In the page about setup.py, what does the --dry-run global option do?

Source document |
↓↓↓

About
setup.py is a file found at the root directory of your project and serves two primary functions:
- configuration of the project
- command line interface for running various commands that relate to packaging tasks. See cli
Articles Related
Format
Setup
The primary feature of setup.py is that it contains a global setup() function
It contains a global setup() function and properties.
Properties
Default properties: setup.cfg
See example
Basic
from setuptools import setup, find_packages
setup(
name="HelloWorld",
version="0.1",
packages=find_packages(),
)
Management
Cli
setup.py is a cli. See https://setuptools.readthedocs.io/en/latest/setuptools.html#command-reference
cd your/project/path
python setup.py --help
Common commands: (see '--help-commands' for more)
setup.py build will build the package underneath 'build/'
setup.py install will install the package
Global options:
--verbose (-v) run verbosely (default)
--quiet (-q) run quietly (turns verbosity off)
--dry-run (-n) don't actually do anything
--help (-h) show detailed help message
--no-user-cfg ignore pydistutils.cfg in your home directory
--command-packages list of packages that provide distutils commands
Information display options (just display information, ignore any commands)
--help-commands list all available commands
--name print package name
--version (-V) print package version
--fullname print <package name>-<version>
--author print the author's name
--author-email print the author's email address
--maintainer print the maintainer's name
--maintainer-email print the maintainer's email address
--contact print the maintainer's name if known, else the author's
--contact-email print the maintainer's email address if known, else the
author's
--url print the URL for this package
--license print the license of the package
--licence alias for --license
--description print the package description
--long-description print the long package description
--platforms print the list of platforms
--classifiers print the list of classifiers
--keywords print the list of keywords
--provides print the list of packages/modules provided
--requires print the list of packages/modules required
--obsoletes print the list of packages/modules made obsolete
usage: setup.py [global_opts] cmd1 [cmd1_opts] [cmd2 [cmd2_opts] ...]
or: setup.py --help [cmd1 cmd2 ...]
or: setup.py --help-commands
or: setup.py cmd --help
Example
- example of setup.py file found at the root of a python project.

↑↑↑

Stored data |
↓↓↓

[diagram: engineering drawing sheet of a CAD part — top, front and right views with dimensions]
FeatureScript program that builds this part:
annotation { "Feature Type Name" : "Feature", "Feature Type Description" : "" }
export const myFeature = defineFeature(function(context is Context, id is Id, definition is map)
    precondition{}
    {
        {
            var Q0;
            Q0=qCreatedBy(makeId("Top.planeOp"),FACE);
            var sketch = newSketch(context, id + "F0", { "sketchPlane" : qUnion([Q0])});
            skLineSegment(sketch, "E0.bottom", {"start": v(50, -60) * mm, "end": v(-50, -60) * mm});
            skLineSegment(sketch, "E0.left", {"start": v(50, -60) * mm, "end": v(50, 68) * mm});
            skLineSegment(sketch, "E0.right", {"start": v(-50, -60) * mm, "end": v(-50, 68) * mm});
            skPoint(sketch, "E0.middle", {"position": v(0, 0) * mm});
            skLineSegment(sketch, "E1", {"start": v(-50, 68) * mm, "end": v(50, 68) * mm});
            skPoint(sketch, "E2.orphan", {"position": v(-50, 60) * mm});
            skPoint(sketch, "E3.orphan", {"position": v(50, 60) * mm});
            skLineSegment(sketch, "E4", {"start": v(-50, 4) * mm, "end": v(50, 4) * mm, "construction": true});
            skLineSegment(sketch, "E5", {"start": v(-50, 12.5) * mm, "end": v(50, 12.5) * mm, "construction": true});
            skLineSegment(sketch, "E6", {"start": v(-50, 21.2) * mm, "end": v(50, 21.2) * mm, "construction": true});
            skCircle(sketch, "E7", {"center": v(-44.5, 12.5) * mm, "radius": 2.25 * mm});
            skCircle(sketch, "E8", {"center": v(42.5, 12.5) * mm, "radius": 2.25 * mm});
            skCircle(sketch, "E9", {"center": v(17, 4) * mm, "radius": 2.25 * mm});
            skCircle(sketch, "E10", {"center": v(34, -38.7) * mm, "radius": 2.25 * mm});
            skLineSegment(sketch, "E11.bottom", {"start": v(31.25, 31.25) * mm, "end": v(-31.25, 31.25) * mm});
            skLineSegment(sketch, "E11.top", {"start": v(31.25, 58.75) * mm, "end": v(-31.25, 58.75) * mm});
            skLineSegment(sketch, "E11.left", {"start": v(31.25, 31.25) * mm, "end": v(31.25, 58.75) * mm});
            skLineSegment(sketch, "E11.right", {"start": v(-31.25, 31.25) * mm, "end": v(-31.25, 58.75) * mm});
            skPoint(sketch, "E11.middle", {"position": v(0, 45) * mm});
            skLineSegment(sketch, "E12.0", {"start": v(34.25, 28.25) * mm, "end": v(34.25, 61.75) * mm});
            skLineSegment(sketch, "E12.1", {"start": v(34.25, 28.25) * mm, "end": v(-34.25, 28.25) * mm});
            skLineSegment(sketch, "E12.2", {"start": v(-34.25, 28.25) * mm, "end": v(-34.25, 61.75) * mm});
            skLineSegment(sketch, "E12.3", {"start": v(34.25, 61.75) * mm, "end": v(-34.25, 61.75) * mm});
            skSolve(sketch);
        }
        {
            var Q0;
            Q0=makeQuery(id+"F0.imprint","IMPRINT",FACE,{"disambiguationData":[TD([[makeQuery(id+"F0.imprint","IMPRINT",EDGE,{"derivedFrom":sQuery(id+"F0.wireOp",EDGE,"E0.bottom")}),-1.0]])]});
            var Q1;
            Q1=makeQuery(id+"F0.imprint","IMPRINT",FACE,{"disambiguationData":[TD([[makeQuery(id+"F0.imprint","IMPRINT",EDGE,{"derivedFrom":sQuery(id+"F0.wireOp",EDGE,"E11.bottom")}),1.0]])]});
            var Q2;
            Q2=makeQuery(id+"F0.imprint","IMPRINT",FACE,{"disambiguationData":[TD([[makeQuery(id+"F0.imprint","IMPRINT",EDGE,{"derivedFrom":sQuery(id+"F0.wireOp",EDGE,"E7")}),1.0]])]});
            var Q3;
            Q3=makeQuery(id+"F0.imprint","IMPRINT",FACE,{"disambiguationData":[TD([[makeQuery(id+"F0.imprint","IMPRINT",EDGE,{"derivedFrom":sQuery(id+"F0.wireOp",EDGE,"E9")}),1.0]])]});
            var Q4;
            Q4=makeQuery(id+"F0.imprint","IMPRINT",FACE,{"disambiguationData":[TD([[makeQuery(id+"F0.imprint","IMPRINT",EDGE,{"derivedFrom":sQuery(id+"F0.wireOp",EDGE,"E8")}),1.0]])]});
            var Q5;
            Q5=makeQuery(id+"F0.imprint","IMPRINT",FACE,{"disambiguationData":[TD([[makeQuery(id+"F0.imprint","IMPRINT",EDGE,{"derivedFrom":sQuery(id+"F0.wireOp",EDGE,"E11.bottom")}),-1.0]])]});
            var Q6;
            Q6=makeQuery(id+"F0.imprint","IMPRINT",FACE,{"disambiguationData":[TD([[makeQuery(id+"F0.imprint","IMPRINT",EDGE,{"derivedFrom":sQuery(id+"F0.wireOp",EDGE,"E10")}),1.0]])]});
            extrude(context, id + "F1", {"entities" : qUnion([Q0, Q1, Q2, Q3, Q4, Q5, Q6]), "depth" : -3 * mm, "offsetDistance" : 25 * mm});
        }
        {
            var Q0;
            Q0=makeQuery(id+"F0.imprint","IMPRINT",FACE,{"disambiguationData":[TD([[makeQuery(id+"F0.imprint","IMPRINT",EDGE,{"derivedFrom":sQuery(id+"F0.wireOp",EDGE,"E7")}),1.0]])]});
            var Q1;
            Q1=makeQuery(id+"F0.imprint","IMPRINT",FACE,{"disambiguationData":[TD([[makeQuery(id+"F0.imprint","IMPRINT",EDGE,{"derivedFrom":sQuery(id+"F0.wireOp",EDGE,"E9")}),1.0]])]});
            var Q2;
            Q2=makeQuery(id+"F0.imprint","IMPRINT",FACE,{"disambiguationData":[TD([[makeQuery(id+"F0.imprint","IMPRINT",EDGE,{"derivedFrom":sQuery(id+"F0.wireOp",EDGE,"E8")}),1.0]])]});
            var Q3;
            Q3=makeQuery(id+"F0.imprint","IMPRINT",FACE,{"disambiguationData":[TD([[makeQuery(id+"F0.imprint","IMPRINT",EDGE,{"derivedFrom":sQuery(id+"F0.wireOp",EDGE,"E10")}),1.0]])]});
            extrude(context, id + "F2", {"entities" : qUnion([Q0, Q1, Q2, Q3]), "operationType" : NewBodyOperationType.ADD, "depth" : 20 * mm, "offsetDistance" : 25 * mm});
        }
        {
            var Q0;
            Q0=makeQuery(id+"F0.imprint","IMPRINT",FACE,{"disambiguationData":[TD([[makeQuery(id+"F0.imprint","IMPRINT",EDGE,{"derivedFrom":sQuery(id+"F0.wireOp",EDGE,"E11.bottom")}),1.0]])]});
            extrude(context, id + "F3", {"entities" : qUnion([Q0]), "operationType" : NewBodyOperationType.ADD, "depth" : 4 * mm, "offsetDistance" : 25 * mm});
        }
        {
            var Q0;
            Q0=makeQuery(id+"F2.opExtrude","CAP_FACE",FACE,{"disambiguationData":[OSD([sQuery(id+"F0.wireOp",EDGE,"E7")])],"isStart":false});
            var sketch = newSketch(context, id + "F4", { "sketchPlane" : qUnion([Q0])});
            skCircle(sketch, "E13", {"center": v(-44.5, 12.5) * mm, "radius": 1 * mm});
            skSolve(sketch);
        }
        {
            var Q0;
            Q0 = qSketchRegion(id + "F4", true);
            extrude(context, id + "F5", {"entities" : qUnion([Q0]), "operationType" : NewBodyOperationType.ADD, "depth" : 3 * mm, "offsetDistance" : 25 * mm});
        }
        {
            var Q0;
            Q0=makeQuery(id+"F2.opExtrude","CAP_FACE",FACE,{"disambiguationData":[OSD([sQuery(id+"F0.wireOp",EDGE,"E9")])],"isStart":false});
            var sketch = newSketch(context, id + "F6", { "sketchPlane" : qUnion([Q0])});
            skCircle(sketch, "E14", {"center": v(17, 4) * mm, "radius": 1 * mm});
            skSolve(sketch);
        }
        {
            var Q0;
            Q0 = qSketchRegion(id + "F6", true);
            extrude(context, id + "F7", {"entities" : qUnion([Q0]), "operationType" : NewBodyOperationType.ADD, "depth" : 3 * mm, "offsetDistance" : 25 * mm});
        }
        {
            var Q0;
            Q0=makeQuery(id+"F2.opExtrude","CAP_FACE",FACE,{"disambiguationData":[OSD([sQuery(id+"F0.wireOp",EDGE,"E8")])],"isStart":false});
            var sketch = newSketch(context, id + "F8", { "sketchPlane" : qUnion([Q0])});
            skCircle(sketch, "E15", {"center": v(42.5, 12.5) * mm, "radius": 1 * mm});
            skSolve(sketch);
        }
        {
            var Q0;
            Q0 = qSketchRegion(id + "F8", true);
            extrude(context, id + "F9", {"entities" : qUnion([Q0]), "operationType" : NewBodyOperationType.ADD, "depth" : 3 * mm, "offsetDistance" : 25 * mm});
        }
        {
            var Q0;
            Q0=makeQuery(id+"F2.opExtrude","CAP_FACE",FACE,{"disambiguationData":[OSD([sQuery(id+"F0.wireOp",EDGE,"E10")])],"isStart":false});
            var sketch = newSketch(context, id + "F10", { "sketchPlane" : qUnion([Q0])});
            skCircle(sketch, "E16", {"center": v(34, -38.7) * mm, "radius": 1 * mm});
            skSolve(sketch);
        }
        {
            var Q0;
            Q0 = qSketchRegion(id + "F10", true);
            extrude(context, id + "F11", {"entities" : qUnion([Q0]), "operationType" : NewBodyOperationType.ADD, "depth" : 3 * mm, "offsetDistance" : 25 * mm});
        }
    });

↑↑↑

Task solution | It doesn't actually do anything.